In a Facebook post, Ms. Grafton's daughter, Jamie Clark, wrote, "Many of you also know that she was adamant that her books would never be turned into movies or TV shows, and in that same vein, she would never allow a ghost writer to write in her name. Because of all of those things, and out of the deep abiding love and respect for our dear sweet Sue, as far as we in the family are concerned, the alphabet now ends at Y."
Ms. Grafton, a native of Lousiville, Ky., was a pioneer among female crime fiction writers — when she began in the 1980s, women were generally writing mysteries in the "cozy" mode rather than realistic crime novels. Her father had published mysteries, and she always wanted to follow in his footsteps. When she decided to try, she said, "I knew (the protagonist) had to be female; that's my only area of expertise. It's kept me connected to the character, in the action, in her skin."
In a 2015 interview with the Tampa Bay Times, Ms. Grafton talked about her first career as a Hollywood screenwriter for 15 years. "I loved it at first. It was so glamorous, so heady. But after a while it began to wear me down. I don't work by committee. Some people do, but I'm too cranky."
She described writing A Is for Alibi as "digging my way under a prison wall with a teaspoon, but I got the hell out."
Ms. Grafton made a decision early on not to age Millhone in real time, but to set all the books about her in the 1980s, so that in 25 books the resourceful, wisecracking detective only aged about eight years.
"I wanted her to be credible as someone chasing after the bad guys. I wanted her to be in good shape," Grafton said.
It also let Ms. Grafton avoid a problem other mystery writers grapple with: how technology has changed investigations. "I love it that she has to do her sleuthing the old-fashioned way, no cellphone, no Internet. I've had readers whine about it, 'Can't she have a cellphone?' No."
The Millhone books usually came out every two years. Steve Humphrey, Ms. Grafton's husband of 40 years, said in an interview with the Louisville Courier-Journal that, because she had been undergoing chemotherapy, she had not started writing a new book.
Ms. Grafton's fiction earned her many awards, including the Mystery Writers of America Grand Master, Bouchercon's lifetime achievement award and the Ross Macdonald Literary Award — notable because she set the Millhone books in Santa Teresa, the fictional California town Macdonald invented for his influential Lew Archer series.
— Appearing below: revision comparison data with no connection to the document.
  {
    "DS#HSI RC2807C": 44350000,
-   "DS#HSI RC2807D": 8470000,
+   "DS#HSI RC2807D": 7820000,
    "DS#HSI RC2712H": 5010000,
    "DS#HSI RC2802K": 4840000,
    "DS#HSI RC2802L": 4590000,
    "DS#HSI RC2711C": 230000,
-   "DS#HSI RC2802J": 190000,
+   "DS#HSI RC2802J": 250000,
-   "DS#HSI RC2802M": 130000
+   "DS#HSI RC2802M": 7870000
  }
"Sue Grafton was a trailblazer, an early and powerful female voice in crime fiction," said author Lisa Unger Friday. "How many mystery writers did she influence with the tough, funny, smart, pragmatic Kinsey Millhone? Impossible to say. But what's certain is that Grafton forged the way for many of us, and her work will continue to inspire though she has passed on.
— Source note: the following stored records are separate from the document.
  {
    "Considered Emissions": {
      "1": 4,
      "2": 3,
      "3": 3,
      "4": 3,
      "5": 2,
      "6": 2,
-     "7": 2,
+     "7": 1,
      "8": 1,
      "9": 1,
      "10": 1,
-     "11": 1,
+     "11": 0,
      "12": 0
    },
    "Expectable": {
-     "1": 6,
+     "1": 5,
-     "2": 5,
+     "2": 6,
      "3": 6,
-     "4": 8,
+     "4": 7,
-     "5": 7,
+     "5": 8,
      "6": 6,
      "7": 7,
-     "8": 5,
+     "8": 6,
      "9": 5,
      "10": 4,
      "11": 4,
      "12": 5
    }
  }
Ms. Grafton was widely popular with fans and with other mystery writers. In an interview this month with the Tampa Bay Times, author James Lee Burke included her in a list of "extremely generous people" that write crime fiction.
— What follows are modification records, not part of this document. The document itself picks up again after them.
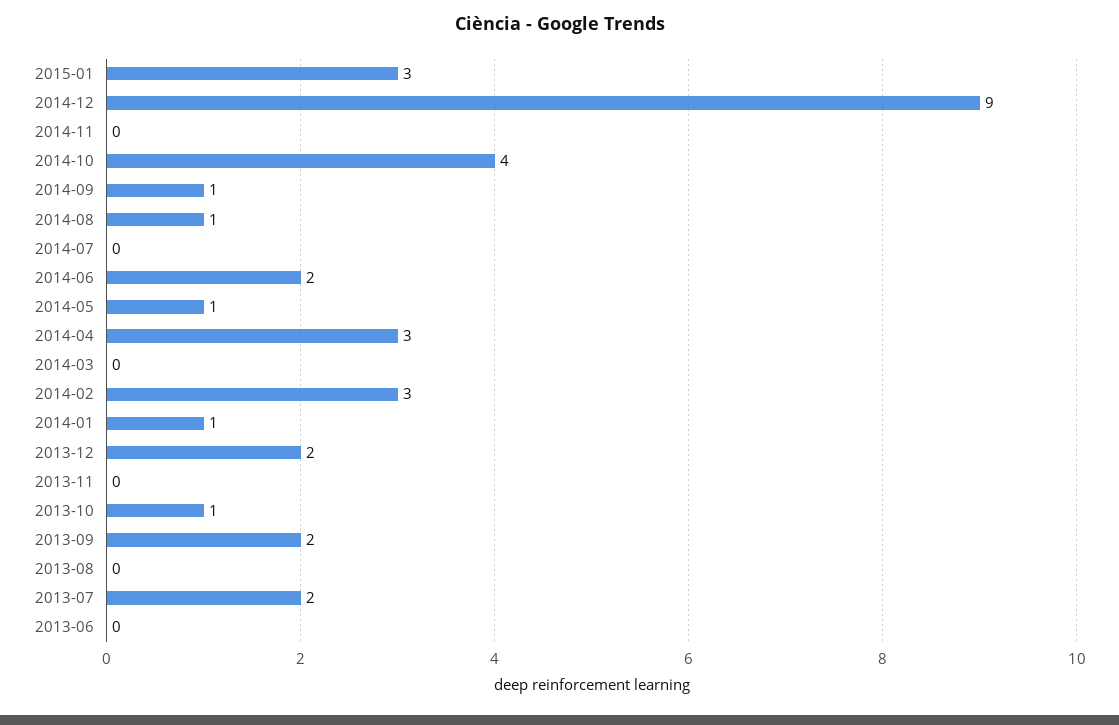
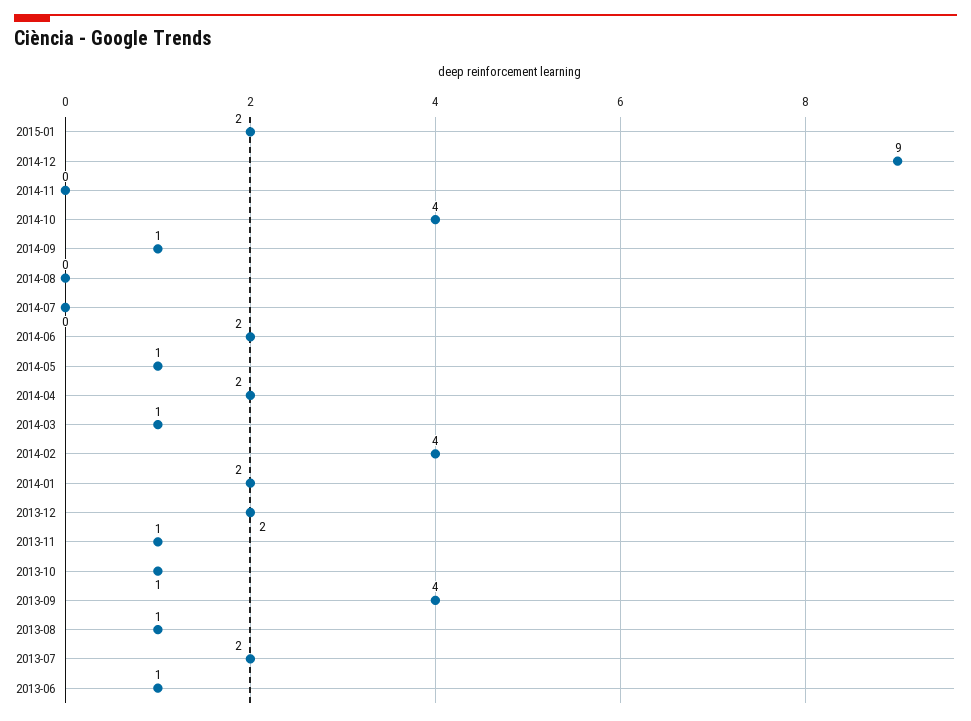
  {
-   "2015-01": 3,
+   "2015-01": 2,
    "2014-12": 9,
    "2014-11": 0,
    "2014-10": 4,
    "2014-09": 1,
-   "2014-08": 1,
+   "2014-08": 0,
    "2014-07": 0,
    "2014-06": 2,
    "2014-05": 1,
-   "2014-04": 3,
+   "2014-04": 2,
-   "2014-03": 0,
+   "2014-03": 1,
-   "2014-02": 3,
+   "2014-02": 4,
-   "2014-01": 1,
+   "2014-01": 2,
    "2013-12": 2,
-   "2013-11": 0,
+   "2013-11": 1,
    "2013-10": 1,
-   "2013-09": 2,
+   "2013-09": 4,
-   "2013-08": 0,
+   "2013-08": 1,
    "2013-07": 2,
-   "2013-06": 0
+   "2013-06": 1
  }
Other authors echoed the sentiment.
"Sue Grafton was very special, not only for her talent and being able to sustain a series decade after decade, but because success only made her more giving and caring of readers and fellow writers," author Michael Connelly said Friday. "She was so nice to me at all stages of my career. She was someone to learn from on all levels.
"She once invited my wife and I to the Kentucky Derby and it was one of the best experiences of my life. She had that thing wired and shared it with different friends and writers every year. She said up front you only get invited once because she had too many friends and writers she wanted to share it with."
In addition to Humphreys and Clark, Grafton is survived by another daughter, Leslie Twine; a son, Jay Schmidt; and several grandchildren.